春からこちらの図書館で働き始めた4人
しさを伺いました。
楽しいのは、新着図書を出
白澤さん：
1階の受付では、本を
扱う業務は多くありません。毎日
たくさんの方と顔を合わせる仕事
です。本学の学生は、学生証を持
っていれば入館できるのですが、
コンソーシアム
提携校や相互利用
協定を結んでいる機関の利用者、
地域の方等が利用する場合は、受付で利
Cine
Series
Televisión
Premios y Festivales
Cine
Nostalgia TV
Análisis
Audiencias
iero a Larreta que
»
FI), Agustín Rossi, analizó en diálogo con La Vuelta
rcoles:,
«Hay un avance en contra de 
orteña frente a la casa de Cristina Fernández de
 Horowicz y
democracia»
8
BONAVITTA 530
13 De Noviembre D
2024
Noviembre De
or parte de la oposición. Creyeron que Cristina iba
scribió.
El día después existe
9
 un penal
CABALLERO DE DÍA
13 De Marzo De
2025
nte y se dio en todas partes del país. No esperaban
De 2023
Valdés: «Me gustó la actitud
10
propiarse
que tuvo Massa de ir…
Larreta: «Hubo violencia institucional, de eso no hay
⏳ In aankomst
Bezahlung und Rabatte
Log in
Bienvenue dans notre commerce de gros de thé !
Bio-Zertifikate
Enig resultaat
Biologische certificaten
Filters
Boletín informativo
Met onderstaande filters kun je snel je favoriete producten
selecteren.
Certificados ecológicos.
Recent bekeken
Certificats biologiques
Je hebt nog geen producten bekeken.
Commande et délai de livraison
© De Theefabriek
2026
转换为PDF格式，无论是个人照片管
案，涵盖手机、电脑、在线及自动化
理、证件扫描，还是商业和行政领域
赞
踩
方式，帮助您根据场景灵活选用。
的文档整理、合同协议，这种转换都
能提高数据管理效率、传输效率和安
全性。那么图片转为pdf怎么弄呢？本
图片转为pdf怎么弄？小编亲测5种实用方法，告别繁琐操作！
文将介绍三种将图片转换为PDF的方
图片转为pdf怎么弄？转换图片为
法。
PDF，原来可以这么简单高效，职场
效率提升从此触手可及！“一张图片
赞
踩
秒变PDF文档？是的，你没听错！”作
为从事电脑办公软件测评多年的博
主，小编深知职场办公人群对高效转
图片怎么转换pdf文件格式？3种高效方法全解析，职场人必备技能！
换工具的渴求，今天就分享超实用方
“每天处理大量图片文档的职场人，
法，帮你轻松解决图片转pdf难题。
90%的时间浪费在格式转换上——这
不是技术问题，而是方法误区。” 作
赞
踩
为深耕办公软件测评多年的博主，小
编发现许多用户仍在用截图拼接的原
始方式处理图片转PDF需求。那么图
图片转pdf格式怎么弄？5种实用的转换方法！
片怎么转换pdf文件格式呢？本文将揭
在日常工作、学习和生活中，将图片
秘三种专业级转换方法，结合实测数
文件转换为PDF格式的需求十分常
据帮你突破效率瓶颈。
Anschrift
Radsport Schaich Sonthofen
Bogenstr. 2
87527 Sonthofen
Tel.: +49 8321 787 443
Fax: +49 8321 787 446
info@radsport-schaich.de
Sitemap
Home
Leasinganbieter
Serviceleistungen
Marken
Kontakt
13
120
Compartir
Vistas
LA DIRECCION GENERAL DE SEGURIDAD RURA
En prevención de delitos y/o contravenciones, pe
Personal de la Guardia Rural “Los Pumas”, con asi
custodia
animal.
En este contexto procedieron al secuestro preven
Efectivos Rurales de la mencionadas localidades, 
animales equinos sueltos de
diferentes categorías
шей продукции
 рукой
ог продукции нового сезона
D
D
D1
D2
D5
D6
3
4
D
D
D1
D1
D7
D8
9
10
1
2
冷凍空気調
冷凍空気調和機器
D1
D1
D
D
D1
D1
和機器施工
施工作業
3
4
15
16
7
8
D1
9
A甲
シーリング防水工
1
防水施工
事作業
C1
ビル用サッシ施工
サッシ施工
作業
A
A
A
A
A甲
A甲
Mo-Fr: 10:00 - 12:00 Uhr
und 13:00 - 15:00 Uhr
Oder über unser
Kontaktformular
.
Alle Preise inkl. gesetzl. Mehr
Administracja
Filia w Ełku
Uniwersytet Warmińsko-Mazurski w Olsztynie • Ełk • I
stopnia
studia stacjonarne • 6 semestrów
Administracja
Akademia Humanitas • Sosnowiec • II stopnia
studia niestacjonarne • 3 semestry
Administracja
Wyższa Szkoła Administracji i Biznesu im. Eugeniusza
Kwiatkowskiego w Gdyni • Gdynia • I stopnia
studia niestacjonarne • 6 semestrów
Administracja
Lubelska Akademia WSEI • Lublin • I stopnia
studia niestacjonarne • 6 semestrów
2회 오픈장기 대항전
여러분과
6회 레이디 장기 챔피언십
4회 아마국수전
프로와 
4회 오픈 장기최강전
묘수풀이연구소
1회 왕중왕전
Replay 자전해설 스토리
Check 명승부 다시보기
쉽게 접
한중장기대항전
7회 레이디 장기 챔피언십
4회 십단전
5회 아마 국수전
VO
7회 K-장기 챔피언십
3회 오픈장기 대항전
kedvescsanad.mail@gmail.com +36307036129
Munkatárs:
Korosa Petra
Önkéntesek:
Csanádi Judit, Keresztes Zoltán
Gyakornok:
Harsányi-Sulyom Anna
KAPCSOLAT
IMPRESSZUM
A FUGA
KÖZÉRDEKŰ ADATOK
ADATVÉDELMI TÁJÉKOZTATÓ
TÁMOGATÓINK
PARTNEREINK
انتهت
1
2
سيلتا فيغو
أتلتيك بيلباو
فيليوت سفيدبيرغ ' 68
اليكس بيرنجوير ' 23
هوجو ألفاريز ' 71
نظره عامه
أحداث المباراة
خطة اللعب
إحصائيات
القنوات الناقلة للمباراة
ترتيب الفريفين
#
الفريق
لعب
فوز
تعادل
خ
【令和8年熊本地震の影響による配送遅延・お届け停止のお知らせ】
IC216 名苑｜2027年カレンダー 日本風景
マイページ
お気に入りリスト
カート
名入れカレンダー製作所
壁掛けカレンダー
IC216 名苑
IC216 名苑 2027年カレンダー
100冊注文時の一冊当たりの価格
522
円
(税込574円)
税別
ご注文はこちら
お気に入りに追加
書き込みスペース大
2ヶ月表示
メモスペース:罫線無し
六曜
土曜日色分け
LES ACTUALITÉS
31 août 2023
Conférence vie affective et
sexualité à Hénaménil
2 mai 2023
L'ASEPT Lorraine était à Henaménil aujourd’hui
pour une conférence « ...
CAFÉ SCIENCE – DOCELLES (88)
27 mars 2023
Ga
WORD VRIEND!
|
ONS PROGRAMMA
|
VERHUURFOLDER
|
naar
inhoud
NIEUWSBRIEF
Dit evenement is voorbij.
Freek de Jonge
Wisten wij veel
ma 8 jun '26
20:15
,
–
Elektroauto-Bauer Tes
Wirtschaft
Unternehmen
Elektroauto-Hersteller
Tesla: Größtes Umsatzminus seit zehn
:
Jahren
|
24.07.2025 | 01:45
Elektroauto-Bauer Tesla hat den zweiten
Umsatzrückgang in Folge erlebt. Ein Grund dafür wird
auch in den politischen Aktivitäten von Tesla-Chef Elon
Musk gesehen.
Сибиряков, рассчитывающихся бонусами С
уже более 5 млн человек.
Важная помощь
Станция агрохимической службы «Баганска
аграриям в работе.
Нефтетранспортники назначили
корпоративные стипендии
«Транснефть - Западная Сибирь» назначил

+++++

Brief:
Write the listing out again in full, exactly as it stands above.

Response area:
春からこちらの図書館で働き始めた4人
しさを伺いました。
楽しいのは、新着図書を出
白澤さん：
1階の受付では、本を
扱う業務は多くありません。毎日
たくさんの方と顔を合わせる仕事
です。本学の学生は、学生証を持
っていれば入館できるのですが、
コンソーシアム
提携校や相互利用
協定を結んでいる機関の利用者、
地域の方等が利用する場合は、受付で利
Cine
Series
Televisión
Premios y Festivales
Cine
Nostalgia TV
Análisis
Audiencias
iero a Larreta que
»
FI), Agustín Rossi, analizó en diálogo con La Vuelta
rcoles:,
«Hay un avance en contra de 
orteña frente a la casa de Cristina Fernández de
 Horowicz y
democracia»
8
BONAVITTA 530
13 De Noviembre D
2024
Noviembre De
or parte de la oposición. Creyeron que Cristina iba
scribió.
El día después existe
9
 un penal
CABALLERO DE DÍA
13 De Marzo De
2025
nte y se dio en todas partes del país. No esperaban
De 2023
Valdés: «Me gustó la actitud
10
propiarse
que tuvo Massa de ir…
Larreta: «Hubo violencia institucional, de eso no hay
⏳ In aankomst
Bezahlung und Rabatte
Log in
Bienvenue dans notre commerce de gros de thé !
Bio-Zertifikate
Enig resultaat
Biologische certificaten
Filters
Boletín informativo
Met onderstaande filters kun je snel je favoriete producten
selecteren.
Certificados ecológicos.
Recent bekeken
Certificats biologiques
Je hebt nog geen producten bekeken.
Commande et délai de livraison
© De Theefabriek
2026
转换为PDF格式，无论是个人照片管
案，涵盖手机、电脑、在线及自动化
理、证件扫描，还是商业和行政领域
赞
踩
方式，帮助您根据场景灵活选用。
的文档整理、合同协议，这种转换都
能提高数据管理效率、传输效率和安
全性。那么图片转为pdf怎么弄呢？本
图片转为pdf怎么弄？小编亲测5种实用方法，告别繁琐操作！
文将介绍三种将图片转换为PDF的方
图片转为pdf怎么弄？转换图片为
法。
PDF，原来可以这么简单高效，职场
效率提升从此触手可及！“一张图片
赞
踩
秒变PDF文档？是的，你没听错！”作
为从事电脑办公软件测评多年的博
主，小编深知职场办公人群对高效转
图片怎么转换pdf文件格式？3种高效方法全解析，职场人必备技能！
换工具的渴求，今天就分享超实用方
“每天处理大量图片文档的职场人，
法，帮你轻松解决图片转pdf难题。
90%的时间浪费在格式转换上——这
不是技术问题，而是方法误区。” 作
赞
踩
为深耕办公软件测评多年的博主，小
编发现许多用户仍在用截图拼接的原
始方式处理图片转PDF需求。那么图
图片转pdf格式怎么弄？5种实用的转换方法！
片怎么转换pdf文件格式呢？本文将揭
在日常工作、学习和生活中，将图片
秘三种专业级转换方法，结合实测数
文件转换为PDF格式的需求十分常
据帮你突破效率瓶颈。
Anschrift
Radsport Schaich Sonthofen
Bogenstr. 2
87527 Sonthofen
Tel.: +49 8321 787 443
Fax: +49 8321 787 446
info@radsport-schaich.de
Sitemap
Home
Leasinganbieter
Serviceleistungen
Marken
Kontakt
13
120
Compartir
Vistas
LA DIRECCION GENERAL DE SEGURIDAD RURA
En prevención de delitos y/o contravenciones, pe
Personal de la Guardia Rural “Los Pumas”, con asi
custodia
animal.
En este contexto procedieron al secuestro preven
Efectivos Rurales de la mencionadas localidades, 
animales equinos sueltos de
diferentes categorías
шей продукции
 рукой
ог продукции нового сезона
D
D
D1
D2
D5
D6
3
4
D
D
D1
D1
D7
D8
9
10
1
2
冷凍空気調
冷凍空気調和機器
D1
D1
D
D
D1
D1
和機器施工
施工作業
3
4
15
16
7
8
D1
9
A甲
シーリング防水工
1
防水施工
事作業
C1
ビル用サッシ施工
サッシ施工
作業
A
A
A
A
A甲
A甲
Mo-Fr: 10:00 - 12:00 Uhr
und 13:00 - 15:00 Uhr
Oder über unser
Kontaktformular
.
Alle Preise inkl. gesetzl. Mehr
Administracja
Filia w Ełku
Uniwersytet Warmińsko-Mazurski w Olsztynie • Ełk • I
stopnia
studia stacjonarne • 6 semestrów
Administracja
Akademia Humanitas • Sosnowiec • II stopnia
studia niestacjonarne • 3 semestry
Administracja
Wyższa Szkoła Administracji i Biznesu im. Eugeniusza
Kwiatkowskiego w Gdyni • Gdynia • I stopnia
studia niestacjonarne • 6 semestrów
Administracja
Lubelska Akademia WSEI • Lublin • I stopnia
studia niestacjonarne • 6 semestrów
2회 오픈장기 대항전
여러분과
6회 레이디 장기 챔피언십
4회 아마국수전
프로와 
4회 오픈 장기최강전
묘수풀이연구소
1회 왕중왕전
Replay 자전해설 스토리
Check 명승부 다시보기
쉽게 접
한중장기대항전
7회 레이디 장기 챔피언십
4회 십단전
5회 아마 국수전
VO
7회 K-장기 챔피언십
3회 오픈장기 대항전
kedvescsanad.mail@gmail.com +36307036129
Munkatárs:
Korosa Petra
Önkéntesek:
Csanádi Judit, Keresztes Zoltán
Gyakornok:
Harsányi-Sulyom Anna
KAPCSOLAT
IMPRESSZUM
A FUGA
KÖZÉRDEKŰ ADATOK
ADATVÉDELMI TÁJÉKOZTATÓ
TÁMOGATÓINK
PARTNEREINK
انتهت
1
2
سيلتا فيغو
أتلتيك بيلباو
فيليوت سفيدبيرغ ' 68
اليكس بيرنجوير ' 23
هوجو ألفاريز ' 71
نظره عامه
أحداث المباراة
خطة اللعب
إحصائيات
القنوات الناقلة للمباراة
ترتيب الفريفين
#
الفريق
لعب
فوز
تعادل
خ
【令和8年熊本地震の影響による配送遅延・お届け停止のお知らせ】
IC216 名苑｜2027年カレンダー 日本風景
マイページ
お気に入りリスト
カート
名入れカレンダー製作所
壁掛けカレンダー
IC216 名苑
IC216 名苑 2027年カレンダー
100冊注文時の一冊当たりの価格
522
円
(税込574円)
税別
ご注文はこちら
お気に入りに追加
書き込みスペース大
2ヶ月表示
メモスペース:罫線無し
六曜
土曜日色分け
LES ACTUALITÉS
31 août 2023
Conférence vie affective et
sexualité à Hénaménil
2 mai 2023
L'ASEPT Lorraine était à Henaménil aujourd’hui
pour une conférence « ...
CAFÉ SCIENCE – DOCELLES (88)
27 mars 2023
Ga
WORD VRIEND!
|
ONS PROGRAMMA
|
VERHUURFOLDER
|
naar
inhoud
NIEUWSBRIEF
Dit evenement is voorbij.
Freek de Jonge
Wisten wij veel
ma 8 jun '26
20:15
,
–
Elektroauto-Bauer Tes
Wirtschaft
Unternehmen
Elektroauto-Hersteller
Tesla: Größtes Umsatzminus seit zehn
:
Jahren
|
24.07.2025 | 01:45
Elektroauto-Bauer Tesla hat den zweiten
Umsatzrückgang in Folge erlebt. Ein Grund dafür wird
auch in den politischen Aktivitäten von Tesla-Chef Elon
Musk gesehen.
Сибиряков, рассчитывающихся бонусами С
уже более 5 млн человек.
Важная помощь
Станция агрохимической службы «Баганска
аграриям в работе.
Нефтетранспортники назначили
корпоративные стипендии
«Транснефть - Западная Сибирь» назначил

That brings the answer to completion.